OpenAI’s decision last week Shutting down its AI video-generation tool Sora just six months after releasing it to the public attracted immediate skepticism. The app invited users to upload their faces – so was this some kind of elaborate data grab? According to a new WSJ InvestigationThe real explanation is considerably more boring: Sora was a money pit that no one was using, and keeping it alive was causing OpenAI to lose the AI race.
So what? After the spectacular launch, Sora’s number of worldwide users reached nearly one million and then dropped to less than 500,000. Meanwhile, the app was costing nearly a million dollars a day — not because people liked it, but because running video generation is exceptionally expensive. Each user who inserted themselves into a hypothetical chase scene was drawing a limited supply of AI chips.

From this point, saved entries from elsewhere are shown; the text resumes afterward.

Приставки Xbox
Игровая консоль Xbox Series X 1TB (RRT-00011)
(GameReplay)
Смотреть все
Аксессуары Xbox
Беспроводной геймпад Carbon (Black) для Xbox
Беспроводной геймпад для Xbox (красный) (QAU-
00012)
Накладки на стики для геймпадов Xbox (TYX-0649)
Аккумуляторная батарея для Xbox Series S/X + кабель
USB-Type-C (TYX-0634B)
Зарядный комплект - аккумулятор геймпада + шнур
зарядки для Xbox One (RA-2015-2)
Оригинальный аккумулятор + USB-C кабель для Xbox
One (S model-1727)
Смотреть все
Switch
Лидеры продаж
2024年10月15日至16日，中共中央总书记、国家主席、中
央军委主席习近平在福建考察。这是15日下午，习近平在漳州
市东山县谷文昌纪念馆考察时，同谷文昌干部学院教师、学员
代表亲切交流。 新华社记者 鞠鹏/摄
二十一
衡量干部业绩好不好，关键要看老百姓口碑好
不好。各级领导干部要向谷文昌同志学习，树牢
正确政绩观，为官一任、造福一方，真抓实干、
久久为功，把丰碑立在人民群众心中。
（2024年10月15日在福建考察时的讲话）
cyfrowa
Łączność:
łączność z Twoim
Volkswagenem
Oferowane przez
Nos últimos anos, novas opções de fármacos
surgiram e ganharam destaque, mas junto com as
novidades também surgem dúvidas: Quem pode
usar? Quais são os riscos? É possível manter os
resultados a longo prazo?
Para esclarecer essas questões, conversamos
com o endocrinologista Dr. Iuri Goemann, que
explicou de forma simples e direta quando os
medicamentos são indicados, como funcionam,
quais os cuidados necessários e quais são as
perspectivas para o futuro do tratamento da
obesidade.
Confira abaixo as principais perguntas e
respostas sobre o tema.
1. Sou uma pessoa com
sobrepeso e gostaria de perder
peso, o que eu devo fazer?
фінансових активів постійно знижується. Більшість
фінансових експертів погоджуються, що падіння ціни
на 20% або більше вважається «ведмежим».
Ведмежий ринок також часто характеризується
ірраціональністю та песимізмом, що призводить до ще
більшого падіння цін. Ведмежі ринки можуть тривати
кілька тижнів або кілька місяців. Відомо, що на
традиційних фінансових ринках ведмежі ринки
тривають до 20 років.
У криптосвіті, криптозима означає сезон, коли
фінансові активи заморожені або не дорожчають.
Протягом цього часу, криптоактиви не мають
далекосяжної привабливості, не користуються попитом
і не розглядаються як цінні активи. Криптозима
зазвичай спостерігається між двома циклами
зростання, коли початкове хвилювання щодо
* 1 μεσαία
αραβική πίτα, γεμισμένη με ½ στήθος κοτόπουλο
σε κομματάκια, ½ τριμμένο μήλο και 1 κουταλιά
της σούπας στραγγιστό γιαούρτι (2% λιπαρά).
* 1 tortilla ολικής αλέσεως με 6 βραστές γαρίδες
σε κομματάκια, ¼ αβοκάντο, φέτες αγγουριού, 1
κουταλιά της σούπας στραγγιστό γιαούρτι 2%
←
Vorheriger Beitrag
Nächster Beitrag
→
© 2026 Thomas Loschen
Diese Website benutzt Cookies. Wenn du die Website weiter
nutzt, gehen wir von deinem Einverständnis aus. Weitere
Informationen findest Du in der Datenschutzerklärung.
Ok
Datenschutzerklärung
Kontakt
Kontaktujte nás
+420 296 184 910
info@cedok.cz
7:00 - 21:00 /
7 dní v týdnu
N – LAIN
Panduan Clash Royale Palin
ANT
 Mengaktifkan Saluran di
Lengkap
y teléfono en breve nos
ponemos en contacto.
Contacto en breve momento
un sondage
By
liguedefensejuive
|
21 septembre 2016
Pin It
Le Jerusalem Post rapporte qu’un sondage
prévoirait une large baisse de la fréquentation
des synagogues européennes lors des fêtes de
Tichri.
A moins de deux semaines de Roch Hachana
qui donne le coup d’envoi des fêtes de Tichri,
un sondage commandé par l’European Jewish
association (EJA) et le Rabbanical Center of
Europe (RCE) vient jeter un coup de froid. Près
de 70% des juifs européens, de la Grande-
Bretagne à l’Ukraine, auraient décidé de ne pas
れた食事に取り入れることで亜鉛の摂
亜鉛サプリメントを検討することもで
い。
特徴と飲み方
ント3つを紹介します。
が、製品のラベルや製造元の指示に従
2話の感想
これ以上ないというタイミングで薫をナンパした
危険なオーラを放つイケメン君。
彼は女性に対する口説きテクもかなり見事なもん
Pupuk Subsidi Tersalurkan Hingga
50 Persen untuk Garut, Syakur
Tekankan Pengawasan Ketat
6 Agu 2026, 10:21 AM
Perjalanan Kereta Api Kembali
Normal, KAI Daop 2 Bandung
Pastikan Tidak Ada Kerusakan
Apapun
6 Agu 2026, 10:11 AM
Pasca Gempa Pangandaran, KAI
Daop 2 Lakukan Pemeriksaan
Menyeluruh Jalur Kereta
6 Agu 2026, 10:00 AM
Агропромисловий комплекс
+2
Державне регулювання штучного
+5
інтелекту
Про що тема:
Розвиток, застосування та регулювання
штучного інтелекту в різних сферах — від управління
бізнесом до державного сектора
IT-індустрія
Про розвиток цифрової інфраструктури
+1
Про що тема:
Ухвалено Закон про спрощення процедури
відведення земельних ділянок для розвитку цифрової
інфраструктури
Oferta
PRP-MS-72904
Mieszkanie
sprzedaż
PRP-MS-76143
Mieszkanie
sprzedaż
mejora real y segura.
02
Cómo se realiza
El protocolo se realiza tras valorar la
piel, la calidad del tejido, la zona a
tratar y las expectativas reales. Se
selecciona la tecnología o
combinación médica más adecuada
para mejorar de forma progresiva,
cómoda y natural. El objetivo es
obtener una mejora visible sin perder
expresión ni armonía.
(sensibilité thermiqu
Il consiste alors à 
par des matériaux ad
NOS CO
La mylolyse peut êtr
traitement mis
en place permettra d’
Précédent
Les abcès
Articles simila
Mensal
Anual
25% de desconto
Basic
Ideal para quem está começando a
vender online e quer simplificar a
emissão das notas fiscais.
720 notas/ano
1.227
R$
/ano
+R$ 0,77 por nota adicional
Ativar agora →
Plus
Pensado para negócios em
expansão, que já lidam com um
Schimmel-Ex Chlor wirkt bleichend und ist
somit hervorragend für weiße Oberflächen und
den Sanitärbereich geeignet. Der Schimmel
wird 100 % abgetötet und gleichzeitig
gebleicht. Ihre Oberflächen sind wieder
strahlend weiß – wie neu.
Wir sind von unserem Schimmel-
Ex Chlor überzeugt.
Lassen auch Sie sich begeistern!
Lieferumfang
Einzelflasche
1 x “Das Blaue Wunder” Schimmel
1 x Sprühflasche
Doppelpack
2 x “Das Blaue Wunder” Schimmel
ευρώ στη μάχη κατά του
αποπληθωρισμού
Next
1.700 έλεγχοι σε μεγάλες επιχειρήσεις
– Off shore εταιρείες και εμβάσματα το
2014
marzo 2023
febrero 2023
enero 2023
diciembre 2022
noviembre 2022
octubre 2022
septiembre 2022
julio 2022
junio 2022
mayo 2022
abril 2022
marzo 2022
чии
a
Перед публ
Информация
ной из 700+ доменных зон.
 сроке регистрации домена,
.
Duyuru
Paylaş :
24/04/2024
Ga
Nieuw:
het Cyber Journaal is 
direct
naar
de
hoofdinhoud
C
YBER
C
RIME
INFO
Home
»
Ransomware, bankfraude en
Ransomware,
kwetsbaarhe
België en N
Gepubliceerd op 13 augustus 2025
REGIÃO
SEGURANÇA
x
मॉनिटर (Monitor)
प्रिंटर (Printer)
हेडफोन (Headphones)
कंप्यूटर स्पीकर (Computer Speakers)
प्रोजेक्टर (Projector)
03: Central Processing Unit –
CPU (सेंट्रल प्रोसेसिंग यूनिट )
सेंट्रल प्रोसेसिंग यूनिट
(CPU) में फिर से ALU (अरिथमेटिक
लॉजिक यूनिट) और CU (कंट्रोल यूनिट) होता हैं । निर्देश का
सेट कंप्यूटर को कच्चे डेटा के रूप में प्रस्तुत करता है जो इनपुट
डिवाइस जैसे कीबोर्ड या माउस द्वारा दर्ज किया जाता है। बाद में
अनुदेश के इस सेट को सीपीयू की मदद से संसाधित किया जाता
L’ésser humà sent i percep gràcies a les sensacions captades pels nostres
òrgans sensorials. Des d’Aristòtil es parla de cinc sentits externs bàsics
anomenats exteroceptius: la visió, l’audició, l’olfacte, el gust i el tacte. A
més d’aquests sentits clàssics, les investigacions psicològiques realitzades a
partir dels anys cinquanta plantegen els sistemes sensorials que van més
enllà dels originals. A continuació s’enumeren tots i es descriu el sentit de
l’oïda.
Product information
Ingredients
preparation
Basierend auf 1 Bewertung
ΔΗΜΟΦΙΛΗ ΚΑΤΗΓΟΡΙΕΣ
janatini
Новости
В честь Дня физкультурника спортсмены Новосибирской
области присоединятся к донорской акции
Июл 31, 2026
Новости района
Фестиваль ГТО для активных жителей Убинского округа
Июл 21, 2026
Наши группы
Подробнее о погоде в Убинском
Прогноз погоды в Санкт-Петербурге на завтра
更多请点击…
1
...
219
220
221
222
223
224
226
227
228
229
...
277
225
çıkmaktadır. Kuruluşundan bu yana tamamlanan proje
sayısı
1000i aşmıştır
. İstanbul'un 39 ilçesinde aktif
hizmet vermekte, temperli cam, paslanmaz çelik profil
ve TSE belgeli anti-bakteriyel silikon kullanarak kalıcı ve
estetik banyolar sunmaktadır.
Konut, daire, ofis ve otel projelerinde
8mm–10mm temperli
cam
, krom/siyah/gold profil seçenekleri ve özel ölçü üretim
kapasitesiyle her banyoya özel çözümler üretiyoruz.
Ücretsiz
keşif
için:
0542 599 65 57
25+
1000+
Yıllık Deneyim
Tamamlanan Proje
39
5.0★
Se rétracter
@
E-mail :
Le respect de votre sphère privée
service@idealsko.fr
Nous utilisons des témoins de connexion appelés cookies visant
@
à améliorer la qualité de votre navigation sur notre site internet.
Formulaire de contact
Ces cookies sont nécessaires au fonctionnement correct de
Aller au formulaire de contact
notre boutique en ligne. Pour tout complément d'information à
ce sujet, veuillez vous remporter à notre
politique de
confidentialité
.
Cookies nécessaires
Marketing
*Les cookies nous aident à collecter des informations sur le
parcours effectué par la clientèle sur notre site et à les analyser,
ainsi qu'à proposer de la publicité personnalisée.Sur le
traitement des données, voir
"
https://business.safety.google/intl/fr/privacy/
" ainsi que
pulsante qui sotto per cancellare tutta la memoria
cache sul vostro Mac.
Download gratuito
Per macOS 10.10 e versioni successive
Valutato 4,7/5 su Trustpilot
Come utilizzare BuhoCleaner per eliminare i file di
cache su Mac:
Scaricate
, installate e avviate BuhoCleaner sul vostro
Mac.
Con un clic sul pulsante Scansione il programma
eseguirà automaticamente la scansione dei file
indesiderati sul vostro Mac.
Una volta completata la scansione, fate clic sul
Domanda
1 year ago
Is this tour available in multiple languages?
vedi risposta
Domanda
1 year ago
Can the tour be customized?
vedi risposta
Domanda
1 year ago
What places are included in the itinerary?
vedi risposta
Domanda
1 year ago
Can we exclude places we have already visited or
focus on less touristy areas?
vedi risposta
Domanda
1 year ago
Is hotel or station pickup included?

While an entire team inside OpenAI was focused on making Sora work, Anthropic was quietly winning over software engineers and revenue-boosting enterprises. Cloud code, in particular, was eating OpenAI’s lunch.
So Altman made the call: kill Sora, free the Count, and refocus. If you want to understand how sudden this was, consider what happened to Disney, according to the WSJ: The entertainment giant promised $1 billion for the partnership, yet less than an hour before the public announcement it was revealed that Sora was being shut down. With this the deal ended.